Exogenous application of amino acids for recovery treatment after 24 h of CsProDH1 overexpression under drought conditions. (A) Phenotype and in vivo fluorescence imaging. Scale bar = 1 cm; (B) leaf NBT staining 24 h after spraying with externally supported amino acids; and (C) leaf MDA content 24 h after spraying with externally supported amino acids. CK, samples of exogenous water; Pro, samples of 10 mM exogenous proline; GABA, samples of 1 mM exogenous γ-aminobutyric acid.
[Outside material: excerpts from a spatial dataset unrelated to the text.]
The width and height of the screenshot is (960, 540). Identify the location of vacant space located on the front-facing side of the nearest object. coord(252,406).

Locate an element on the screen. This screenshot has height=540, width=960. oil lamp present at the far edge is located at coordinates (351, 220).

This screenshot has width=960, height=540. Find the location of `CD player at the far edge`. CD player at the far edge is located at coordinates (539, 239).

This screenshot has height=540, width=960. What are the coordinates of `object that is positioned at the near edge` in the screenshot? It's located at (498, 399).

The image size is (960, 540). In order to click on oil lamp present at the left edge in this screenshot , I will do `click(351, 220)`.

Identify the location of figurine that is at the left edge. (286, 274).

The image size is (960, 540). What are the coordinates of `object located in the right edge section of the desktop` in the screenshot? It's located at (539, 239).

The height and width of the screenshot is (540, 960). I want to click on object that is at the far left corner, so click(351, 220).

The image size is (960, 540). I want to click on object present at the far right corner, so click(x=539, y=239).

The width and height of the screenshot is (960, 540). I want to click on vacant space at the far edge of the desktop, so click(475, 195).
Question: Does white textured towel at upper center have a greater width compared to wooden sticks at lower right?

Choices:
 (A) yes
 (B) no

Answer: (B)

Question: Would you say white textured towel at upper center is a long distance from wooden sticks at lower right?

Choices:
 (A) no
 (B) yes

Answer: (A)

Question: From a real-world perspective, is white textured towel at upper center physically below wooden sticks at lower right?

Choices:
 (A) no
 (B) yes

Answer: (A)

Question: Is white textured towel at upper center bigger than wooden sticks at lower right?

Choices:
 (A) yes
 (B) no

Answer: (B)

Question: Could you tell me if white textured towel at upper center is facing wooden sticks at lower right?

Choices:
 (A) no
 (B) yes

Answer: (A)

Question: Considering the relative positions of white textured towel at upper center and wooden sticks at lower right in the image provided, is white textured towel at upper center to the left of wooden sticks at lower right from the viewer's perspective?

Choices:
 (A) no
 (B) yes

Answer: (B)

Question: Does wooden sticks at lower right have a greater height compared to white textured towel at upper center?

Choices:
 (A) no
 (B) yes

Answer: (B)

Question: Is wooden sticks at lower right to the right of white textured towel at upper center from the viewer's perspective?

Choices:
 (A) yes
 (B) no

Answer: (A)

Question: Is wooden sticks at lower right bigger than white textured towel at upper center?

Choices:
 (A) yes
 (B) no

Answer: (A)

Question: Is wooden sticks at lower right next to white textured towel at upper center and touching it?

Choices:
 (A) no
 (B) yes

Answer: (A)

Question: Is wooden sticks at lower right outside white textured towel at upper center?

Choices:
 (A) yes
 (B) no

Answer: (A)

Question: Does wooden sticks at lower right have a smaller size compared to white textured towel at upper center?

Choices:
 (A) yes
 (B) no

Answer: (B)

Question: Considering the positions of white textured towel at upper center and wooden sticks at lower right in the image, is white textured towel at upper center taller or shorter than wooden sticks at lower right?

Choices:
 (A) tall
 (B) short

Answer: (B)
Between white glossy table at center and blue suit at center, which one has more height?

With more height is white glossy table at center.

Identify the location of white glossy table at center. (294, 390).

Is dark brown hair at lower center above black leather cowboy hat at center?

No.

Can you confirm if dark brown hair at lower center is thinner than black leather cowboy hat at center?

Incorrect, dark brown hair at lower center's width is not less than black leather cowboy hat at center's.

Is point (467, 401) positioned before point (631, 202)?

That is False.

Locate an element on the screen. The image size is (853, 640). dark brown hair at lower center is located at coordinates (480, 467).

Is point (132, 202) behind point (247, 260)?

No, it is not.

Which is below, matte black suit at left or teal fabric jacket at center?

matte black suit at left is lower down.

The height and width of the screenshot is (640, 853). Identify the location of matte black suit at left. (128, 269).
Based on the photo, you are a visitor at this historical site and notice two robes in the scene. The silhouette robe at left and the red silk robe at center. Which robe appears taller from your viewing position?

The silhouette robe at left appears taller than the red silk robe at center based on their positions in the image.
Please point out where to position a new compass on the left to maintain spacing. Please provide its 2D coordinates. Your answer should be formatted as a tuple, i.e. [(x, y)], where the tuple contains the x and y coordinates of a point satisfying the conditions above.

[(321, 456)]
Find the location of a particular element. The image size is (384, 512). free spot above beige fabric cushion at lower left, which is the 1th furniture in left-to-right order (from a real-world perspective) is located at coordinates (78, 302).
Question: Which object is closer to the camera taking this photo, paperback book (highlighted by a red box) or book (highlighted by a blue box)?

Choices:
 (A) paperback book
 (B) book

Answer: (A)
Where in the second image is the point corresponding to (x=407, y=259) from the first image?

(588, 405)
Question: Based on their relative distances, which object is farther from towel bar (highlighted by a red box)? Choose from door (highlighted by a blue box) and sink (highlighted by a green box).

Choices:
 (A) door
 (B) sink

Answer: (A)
The data are the mean ± SD (n = 3). Significance was verified by t-tests; ‘*’ represents significance at p ≤ 0.05.

Figure 7

A model of ProDH-mediated regulation of Pro-P5C cycle homeostasis under drought stress. ProDH, proline dehydrogenase; P5CDH, Δ¹-pyrroline-5-carboxylate dehydrogenase; P5CR: Δ¹-pyrroline-5-carboxylate reductase; P5CS: Δ¹-pyrroline-5-carboxylate synthase; Pro, proline; Glu, glutamate; P5C: Δ¹-pyrroline-5-carboxylate; ROS, reactive oxygen species.